Insurers meld LTC into life insurance

Jun 11, 2007 @ 8:47 am

By Gary S. Mogel

NEW YORK — More insurers are offering riders that include long-term-care coverage in life insurance policies. The Hartford (Conn.) Financial Services Group Inc. in May made LTC coverage an option on its variable universal life policy. The rider allows clients to accelerate their death benefit up to the full policy limit for daily living needs, said Maureen Mohyde, the insurer’s director of gerontology. AXA Financial Inc. in New York — which offers a rider adding LTC coverage to its variable universal life policy — later this month will make the rider available on universal life policies, said Robert Auer, vice president of life product marketing. “About 15% of clients who buy our VUL policy are adding the LTC rider,” he said.
John Hancock Life Insurance Co. in Boston and Nationwide Financial Services Inc. in Columbus, Ohio, also have death benefit acceleration riders that can be used to pay LTC costs. So far, combination policies are not selling very well, said Patrick Bradley, senior vice president of sales for broker LTCI Partners LLC in Libertyville, Ill. “The life LTC policies usually require a sizable lump sum of cash in order to get even a marginal LTC benefit,” he said. “Many advisers that I talk with find individual policies more valuable to their clients.” But investor psychology may work in the combined policies’ favor. Clients don’t like the “use it or lose it” aspect of separate LTC coverage — requiring them to pay premiums they perceive to be high — with no possibility of receiving benefits unless they face the grim prospect of a long-term illness, noted Jesse Slome, executive director of the American Association for Long-Term Care Insurance in Westlake Village, Calif. By adding long-term care to life insurance that has an investment component, clients feel they are getting a return for their money — and the satisfaction of knowing policy benefits eventually will be paid to their beneficiaries. That also can be accomplished via a LTC policy’s return-of-premium rider, but it costs 20% to 30% extra, Mr. Slome said. Piggybacking long-term care onto life insurance also makes it easier for advisers to sell the coverage without having to learn all of its nuances. Advisers only have to explain to clients that part of the life insurance limit can be used to pay LTC expenses, without going into complex policy details. For instance, The Hartford rider pays up to $260 a day for LTC expenses — corresponding to the tax-free daily limit allowed by the Internal Revenue Service, Ms. Mohyde said. The client has to show that an “activity of daily living” — such as bathing, dressing and eating — has been impaired or has to be certified by a physician as “chronically ill.” There are no policy “gotchas” — a fear of many elderly clients who have trouble understanding the coverage, Ms.
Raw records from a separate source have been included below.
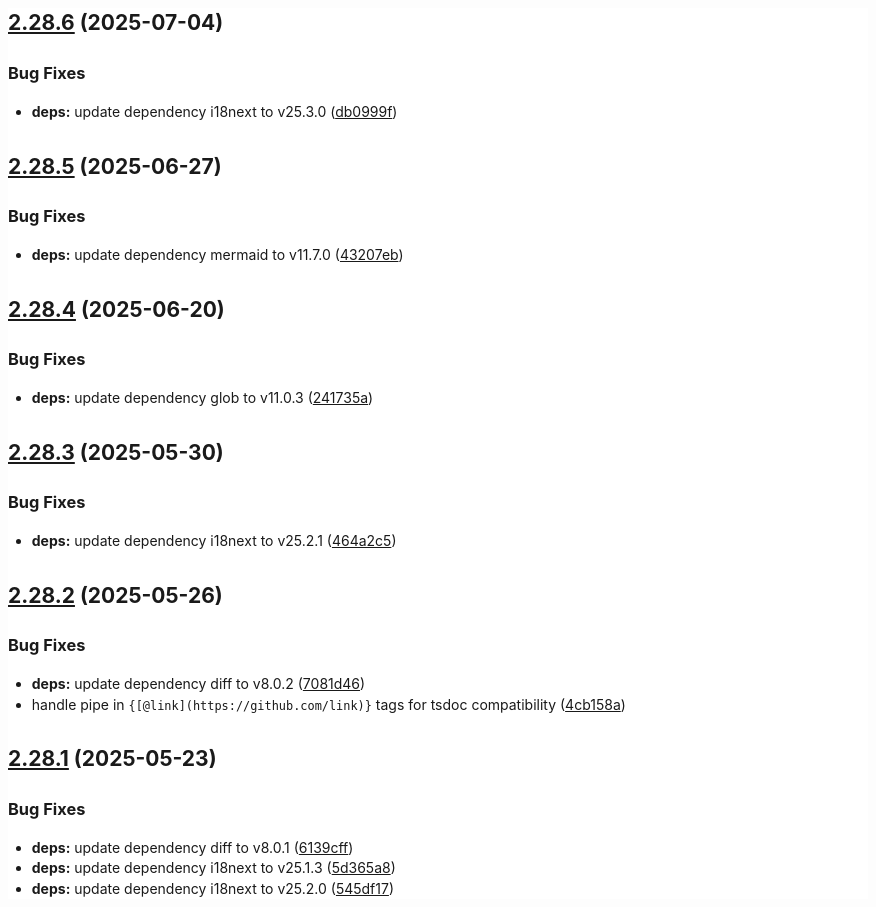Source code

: ## [2.28.6](https://github.com/Forsakringskassan/docs-generator/compare/v2.28.5...v2.28.6) (2025-07-04)

### Bug Fixes

* **deps:** update dependency i18next to v25.3.0 ([db0999f](https://github.com/Forsakringskassan/docs-generator/commit/db0999f1f8b802960d1c04e36329e333c22ad270))

## [2.28.5](https://github.com/Forsakringskassan/docs-generator/compare/v2.28.4...v2.28.5) (2025-06-27)

### Bug Fixes

* **deps:** update dependency mermaid to v11.7.0 ([43207eb](https://github.com/Forsakringskassan/docs-generator/commit/43207eb22951fd909a5cea48de4a28d37c37a99d))

## [2.28.4](https://github.com/Forsakringskassan/docs-generator/compare/v2.28.3...v2.28.4) (2025-06-20)

### Bug Fixes

* **deps:** update dependency glob to v11.0.3 ([241735a](https://github.com/Forsakringskassan/docs-generator/commit/241735a649fbfb6f65b3f43ac64663bbcadc98c6))

## [2.28.3](https://github.com/Forsakringskassan/docs-generator/compare/v2.28.2...v2.28.3) (2025-05-30)

### Bug Fixes

* **deps:** update dependency i18next to v25.2.1 ([464a2c5](https://github.com/Forsakringskassan/docs-generator/commit/464a2c51b5b368589a13a3415c1efc20a0ad6c10))

## [2.28.2](https://github.com/Forsakringskassan/docs-generator/compare/v2.28.1...v2.28.2) (2025-05-26)

### Bug Fixes

* **deps:** update dependency diff to v8.0.2 ([7081d46](https://github.com/Forsakringskassan/docs-generator/commit/7081d461488a7e4f4e4196ea5add123873b609f5))
* handle pipe in `{[@link](https://github.com/link)}` tags for tsdoc compatibility ([4cb158a](https://github.com/Forsakringskassan/docs-generator/commit/4cb158ad8a64b4235ec91fbc5186be7ee0d44457))

## [2.28.1](https://github.com/Forsakringskassan/docs-generator/compare/v2.28.0...v2.28.1) (2025-05-23)

### Bug Fixes

* **deps:** update dependency diff to v8.0.1 ([6139cff](https://github.com/Forsakringskassan/docs-generator/commit/6139cffc62354886289522ae0c126626f01b06d7))
* **deps:** update dependency i18next to v25.1.3 ([5d365a8](https://github.com/Forsakringskassan/docs-generator/commit/5d365a8a6d5abed73fa8a6f28da9a28b775f7d89))
* **deps:** update dependency i18next to v25.2.0 ([545df17](https://github.com/Forsakringskassan/docs-generator/commit/545df1765005641fb477e329fed21a9a6bc55d2f))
Mohyde said.

Cheaper alternative

LTC riders cost considerably less than separate LTC policies, because the client is paying to receive “inevitable” benefits early; policy limits eventually will have to be paid anyway by the insurer to beneficiaries at the time of death.

Death benefits are decreased by the amount used up for LTC expenses.

A 55-year-old buying a rider that would pay six years of LTC expenses would pay an additional premium of about $350, compared with about $1,500 for a separate LTC policy providing similar coverage, Mr. Auer noted.

However, he was quick to point out that a separate LTC policy can be more appropriate for clients who might need extensive care for 20 years or more and that AXA advisers are trained to recognize whether the rider or a separate policy — which AXA doesn’t offer — would be better for the client.

The premium for LTC riders attached to life insurance policies is about 20% of what a separate policy would cost, according to Ms. Mohyde.

A 45-year-old male would pay $218 for a rider providing benefits similar to a policy that costs $1,104, according to statistics provided by The Hartford.

Some insurers — including Prudential Financial Inc. in Newark, N.J. — have considered and rejected adding long-term care to life insurance policies.

More complication?

“You are taking a complicated product and adding it to another complicated product,” said Andy Mako, senior vice president of long-term care.

Another disadvantage is that if the life insurance policy lapses, so does the rider. A better approach, according to Mr. Mako — and the one which Prudential is taking — is to develop a simplified LTC product that will be easier for financial advisers to master and explain to clients.